01 February 2010

Impact Starts with People.

When I was in DC this past weekend for the March for Life, my friend, Bernadette was teasing me about how much I love talking to strangers. Whether I hear them discussing philosophy on the metro and I join in, or I tell a girl passing how cute her coat is, or stop to offer a homeless man the extra sandwhiches I made... I don't always play by appropriate social boundaries. I did though realize that I am much more comfortable doing so when I know that I am in common company... sure I joined in a philosophy discussion, but it was with a group of people wearing Pro-Life shirts, I knew we were on the same 'team'. I may have told that girl how cute her coat was, but she was also walking with a group of nuns... I figured no one would respond harshly surrounded by nuns! And so on... so I decided that I really wanted to break out of my comfort zone by not playing by appropriate social boundaries with people who made me... well, uncomfortable!

Day One:
I took extra food to a men's homeless shelter that I often donate surplus food to. Usually I only speak to the couple of men who run the shelter... white, well-dressed, familiar and comfortable. I chat and laugh with them but have always avoided the men who actually stay at the shelter. I always claim, "It's for my safety!
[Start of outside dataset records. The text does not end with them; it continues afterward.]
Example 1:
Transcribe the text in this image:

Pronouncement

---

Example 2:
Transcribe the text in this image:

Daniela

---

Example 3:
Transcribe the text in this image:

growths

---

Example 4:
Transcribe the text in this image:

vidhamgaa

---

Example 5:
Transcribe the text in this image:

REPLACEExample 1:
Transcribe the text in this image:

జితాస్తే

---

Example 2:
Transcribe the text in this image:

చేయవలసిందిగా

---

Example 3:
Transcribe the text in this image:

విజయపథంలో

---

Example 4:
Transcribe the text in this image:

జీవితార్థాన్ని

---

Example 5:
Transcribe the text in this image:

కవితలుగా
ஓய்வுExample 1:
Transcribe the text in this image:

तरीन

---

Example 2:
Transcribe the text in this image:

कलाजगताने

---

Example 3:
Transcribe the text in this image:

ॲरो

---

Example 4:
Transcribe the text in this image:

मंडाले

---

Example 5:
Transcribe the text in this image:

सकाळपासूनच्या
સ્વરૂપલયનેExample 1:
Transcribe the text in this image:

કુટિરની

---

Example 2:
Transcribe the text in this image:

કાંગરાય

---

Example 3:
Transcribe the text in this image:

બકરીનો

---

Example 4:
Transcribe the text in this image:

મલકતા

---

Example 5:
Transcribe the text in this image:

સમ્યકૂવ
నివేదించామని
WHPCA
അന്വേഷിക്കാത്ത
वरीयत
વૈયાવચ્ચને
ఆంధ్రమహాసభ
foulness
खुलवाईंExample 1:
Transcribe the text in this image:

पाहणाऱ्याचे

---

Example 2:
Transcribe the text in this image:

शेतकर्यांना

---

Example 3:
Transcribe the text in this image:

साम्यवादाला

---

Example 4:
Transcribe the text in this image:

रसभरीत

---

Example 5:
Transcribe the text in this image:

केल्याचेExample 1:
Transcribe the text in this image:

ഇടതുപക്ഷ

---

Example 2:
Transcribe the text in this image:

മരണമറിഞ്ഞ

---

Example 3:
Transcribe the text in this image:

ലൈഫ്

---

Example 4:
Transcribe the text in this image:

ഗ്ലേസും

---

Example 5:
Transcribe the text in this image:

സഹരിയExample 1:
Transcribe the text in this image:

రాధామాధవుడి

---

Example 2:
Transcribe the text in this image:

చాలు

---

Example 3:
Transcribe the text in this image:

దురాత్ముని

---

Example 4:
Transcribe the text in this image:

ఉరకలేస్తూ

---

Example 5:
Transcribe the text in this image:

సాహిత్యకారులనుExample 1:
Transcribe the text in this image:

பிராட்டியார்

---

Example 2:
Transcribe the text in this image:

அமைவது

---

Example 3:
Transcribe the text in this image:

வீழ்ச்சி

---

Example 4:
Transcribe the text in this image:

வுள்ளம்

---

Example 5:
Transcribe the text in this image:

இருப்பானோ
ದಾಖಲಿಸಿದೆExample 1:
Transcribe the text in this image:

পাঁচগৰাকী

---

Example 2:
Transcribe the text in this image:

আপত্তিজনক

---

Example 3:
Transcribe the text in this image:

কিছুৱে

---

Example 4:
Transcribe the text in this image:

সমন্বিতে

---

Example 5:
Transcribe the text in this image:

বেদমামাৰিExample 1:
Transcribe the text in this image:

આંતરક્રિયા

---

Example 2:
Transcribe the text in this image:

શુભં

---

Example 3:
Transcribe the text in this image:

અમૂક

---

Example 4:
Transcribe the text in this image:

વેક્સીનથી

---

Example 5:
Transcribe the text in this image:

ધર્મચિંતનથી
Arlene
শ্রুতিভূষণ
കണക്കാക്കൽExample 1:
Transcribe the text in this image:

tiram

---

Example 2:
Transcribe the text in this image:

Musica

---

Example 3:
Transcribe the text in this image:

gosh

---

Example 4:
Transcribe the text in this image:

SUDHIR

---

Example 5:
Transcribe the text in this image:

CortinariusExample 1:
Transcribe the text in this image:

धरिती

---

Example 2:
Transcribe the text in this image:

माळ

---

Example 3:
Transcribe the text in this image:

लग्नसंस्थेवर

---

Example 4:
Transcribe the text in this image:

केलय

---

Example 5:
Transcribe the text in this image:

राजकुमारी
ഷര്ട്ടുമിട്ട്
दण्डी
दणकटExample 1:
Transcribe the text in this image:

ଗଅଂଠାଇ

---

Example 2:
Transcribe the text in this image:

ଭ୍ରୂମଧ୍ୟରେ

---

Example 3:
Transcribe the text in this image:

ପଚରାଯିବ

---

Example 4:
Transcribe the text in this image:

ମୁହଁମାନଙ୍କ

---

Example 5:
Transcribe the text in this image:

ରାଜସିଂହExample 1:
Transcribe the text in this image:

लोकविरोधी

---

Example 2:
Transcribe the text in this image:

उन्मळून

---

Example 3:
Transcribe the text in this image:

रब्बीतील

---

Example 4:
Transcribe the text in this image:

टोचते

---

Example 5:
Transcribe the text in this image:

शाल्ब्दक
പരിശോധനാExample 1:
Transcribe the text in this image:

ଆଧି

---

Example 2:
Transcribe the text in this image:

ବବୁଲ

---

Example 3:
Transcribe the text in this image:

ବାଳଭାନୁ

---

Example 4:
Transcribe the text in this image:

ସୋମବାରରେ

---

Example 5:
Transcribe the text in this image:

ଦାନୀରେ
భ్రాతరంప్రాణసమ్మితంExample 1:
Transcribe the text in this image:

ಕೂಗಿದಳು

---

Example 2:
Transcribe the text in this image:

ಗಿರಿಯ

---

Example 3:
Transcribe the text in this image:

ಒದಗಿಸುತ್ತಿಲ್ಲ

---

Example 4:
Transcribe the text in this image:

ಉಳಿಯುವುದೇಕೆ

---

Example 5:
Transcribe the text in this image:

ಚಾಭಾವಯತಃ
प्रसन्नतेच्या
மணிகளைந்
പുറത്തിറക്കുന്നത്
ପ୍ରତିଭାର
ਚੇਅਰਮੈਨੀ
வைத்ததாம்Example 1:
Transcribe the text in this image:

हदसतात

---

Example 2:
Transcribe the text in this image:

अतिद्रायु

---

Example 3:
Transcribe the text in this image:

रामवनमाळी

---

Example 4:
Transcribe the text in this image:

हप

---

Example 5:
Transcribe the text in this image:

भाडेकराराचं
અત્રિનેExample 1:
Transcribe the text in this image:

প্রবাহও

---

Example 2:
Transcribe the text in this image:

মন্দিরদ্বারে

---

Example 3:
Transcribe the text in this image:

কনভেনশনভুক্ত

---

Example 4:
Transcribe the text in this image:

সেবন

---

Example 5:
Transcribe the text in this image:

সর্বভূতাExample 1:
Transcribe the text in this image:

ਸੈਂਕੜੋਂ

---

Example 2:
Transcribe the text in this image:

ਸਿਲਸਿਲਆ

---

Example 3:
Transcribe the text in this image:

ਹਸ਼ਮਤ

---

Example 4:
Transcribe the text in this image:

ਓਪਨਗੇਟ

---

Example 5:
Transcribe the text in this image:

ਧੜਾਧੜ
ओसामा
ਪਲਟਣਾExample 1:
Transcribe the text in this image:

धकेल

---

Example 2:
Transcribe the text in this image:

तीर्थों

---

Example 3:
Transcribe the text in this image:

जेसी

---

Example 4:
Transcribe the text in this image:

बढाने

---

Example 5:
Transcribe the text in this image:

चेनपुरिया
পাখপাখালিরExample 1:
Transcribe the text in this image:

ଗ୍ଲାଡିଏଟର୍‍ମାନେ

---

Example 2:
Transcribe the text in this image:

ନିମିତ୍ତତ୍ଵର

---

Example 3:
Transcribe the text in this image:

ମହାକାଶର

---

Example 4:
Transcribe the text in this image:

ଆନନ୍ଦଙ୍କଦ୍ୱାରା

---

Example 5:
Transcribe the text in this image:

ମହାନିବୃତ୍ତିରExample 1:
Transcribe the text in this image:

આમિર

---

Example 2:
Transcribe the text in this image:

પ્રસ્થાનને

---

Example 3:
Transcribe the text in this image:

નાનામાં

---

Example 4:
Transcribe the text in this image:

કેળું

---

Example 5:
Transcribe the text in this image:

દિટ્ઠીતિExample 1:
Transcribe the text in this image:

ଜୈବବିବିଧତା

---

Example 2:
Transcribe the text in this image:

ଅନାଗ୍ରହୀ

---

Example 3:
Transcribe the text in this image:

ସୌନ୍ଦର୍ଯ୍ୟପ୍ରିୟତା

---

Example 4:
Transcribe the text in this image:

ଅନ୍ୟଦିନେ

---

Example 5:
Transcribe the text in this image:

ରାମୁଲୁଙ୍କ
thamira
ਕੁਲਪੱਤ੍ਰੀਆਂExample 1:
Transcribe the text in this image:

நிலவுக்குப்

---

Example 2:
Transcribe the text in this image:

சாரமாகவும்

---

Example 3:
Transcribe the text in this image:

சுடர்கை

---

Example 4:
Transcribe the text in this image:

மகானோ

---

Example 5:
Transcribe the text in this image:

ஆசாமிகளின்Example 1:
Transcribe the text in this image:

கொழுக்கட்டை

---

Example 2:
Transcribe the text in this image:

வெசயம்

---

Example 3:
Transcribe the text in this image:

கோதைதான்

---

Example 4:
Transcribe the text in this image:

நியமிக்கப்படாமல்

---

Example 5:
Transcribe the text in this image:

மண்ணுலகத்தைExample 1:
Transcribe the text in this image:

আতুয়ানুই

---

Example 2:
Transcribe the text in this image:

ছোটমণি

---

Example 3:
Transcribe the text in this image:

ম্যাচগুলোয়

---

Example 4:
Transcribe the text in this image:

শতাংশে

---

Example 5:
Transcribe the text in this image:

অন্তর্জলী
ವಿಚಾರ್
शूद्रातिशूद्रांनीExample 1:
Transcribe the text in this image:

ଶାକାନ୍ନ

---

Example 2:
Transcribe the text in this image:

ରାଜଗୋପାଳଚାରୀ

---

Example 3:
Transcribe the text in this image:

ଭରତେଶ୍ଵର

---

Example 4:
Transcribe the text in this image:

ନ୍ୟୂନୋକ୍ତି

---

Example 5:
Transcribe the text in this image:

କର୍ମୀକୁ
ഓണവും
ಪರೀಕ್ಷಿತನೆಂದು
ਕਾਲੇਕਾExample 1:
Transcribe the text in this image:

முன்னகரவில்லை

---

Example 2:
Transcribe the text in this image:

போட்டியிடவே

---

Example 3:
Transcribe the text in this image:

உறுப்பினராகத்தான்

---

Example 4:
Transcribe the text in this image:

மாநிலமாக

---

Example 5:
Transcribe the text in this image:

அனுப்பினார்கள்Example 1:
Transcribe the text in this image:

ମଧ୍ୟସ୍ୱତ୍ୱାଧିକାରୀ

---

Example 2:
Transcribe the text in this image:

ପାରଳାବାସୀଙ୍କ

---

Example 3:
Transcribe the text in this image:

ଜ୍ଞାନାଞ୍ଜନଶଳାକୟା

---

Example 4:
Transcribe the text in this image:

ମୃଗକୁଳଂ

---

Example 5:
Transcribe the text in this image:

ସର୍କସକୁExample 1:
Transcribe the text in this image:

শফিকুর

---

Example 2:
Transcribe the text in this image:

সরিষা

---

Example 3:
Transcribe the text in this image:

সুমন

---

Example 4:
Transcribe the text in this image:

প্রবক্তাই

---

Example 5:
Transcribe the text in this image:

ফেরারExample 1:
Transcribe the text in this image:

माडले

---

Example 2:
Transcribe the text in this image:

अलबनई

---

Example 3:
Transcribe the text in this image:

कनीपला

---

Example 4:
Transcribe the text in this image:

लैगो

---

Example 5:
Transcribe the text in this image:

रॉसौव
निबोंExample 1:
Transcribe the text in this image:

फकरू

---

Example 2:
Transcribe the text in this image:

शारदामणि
I'm just being smart!" But as I got to think about it... I am often so frustrated by the problems in our world and recognize that they come about because we fail to treat each other as persons, we never really see one another. So if I would just smile, make eye contact and some small talk... maybe I could have some impact. And so I did and I could tell that so many of the men really appreciated a smile, appreciated being seen not as a homeless person, but simply as a person. I hold on to that part of the experience, because there also was the man who thought that a friendly smile and donated food were a green light to speak disgusting things to me and grab me. It was a reminder that we all have a long way to go to really see each other as persons not objects, not problems... people.

Day Two:
I participated in the trash collecting and really was surprised at how little I gathered. Granted I didn't take it to the extremes and put in toilet paper and leftover food (Though... I really should have!) I definitely related to Erin's desire to generate more trash to maximize the impact, it just felt like so little! Although I suppose had we invited the whole campus to participate we would have been shocked to see how much trash is generated on one college campus, in one city, in one state, in one country... multiply that by the whole world and the amount of trash we alone generated could have had an impact.

Day Three:
I run around most days barely engaging in small talk because my life is soooo busy. But today I decided to stop and take time to talk with a couple of acquaintances. This definitely took me out of my comfort zone because I really only want to engage in deep conversation with people who I am more than mere acquaintances with. But this risk paid off, we got to talking about some of the problems we have on ODU's campus, specifically the lack of any type of true community. We discussed for almost two hours better ways to build community and a sense of identity at ODU. It was a fantastic discussion and I left inspired to continue building better relationships with people, even when my life seems just too busy. The idea that we continually impact one another every moment was driven home after this conversation!

Day Four:
Today I really decided to push appropriate social boundaries. I smiled and said hello to everyone. That is really hard... especially when you can tell people are in a bad mood or are uncomfortable and really want you to look away. But I kept catching people's eyes, smiling and saying a quick hello. I also tried to say whatever I was thinking (adhering to Thumper's adage of course... "If you can't say something nice... don't say nothing at all"!) so if I wanted to know what someone was listening to on their iPod I asked! If I had read the book they were holding, I talked about it. I complimented pretty much everyone wearing purple (it's my favorite color and so freaking pretty!) The hardest was when I was in line, once outside ODU's business office, once in Hamilton and once at the Post Office. People get really uncomfortable when you talk to them in line, probably because they can't get away! But I kept talking... I just really want people to start seeing other people... like really truly seeing them. And if that takes me talking to people I'm uncomfortable with and letting them see me as a person, that I might see them as a person... I'll keep doing it!

1 comment:

  1. I really enjoyed this alot. You are truly an amazing person. I enjoy personally your additions in class as well.I guess this shows how someone else can impact us without even knowing it, again. God Bless in all you do.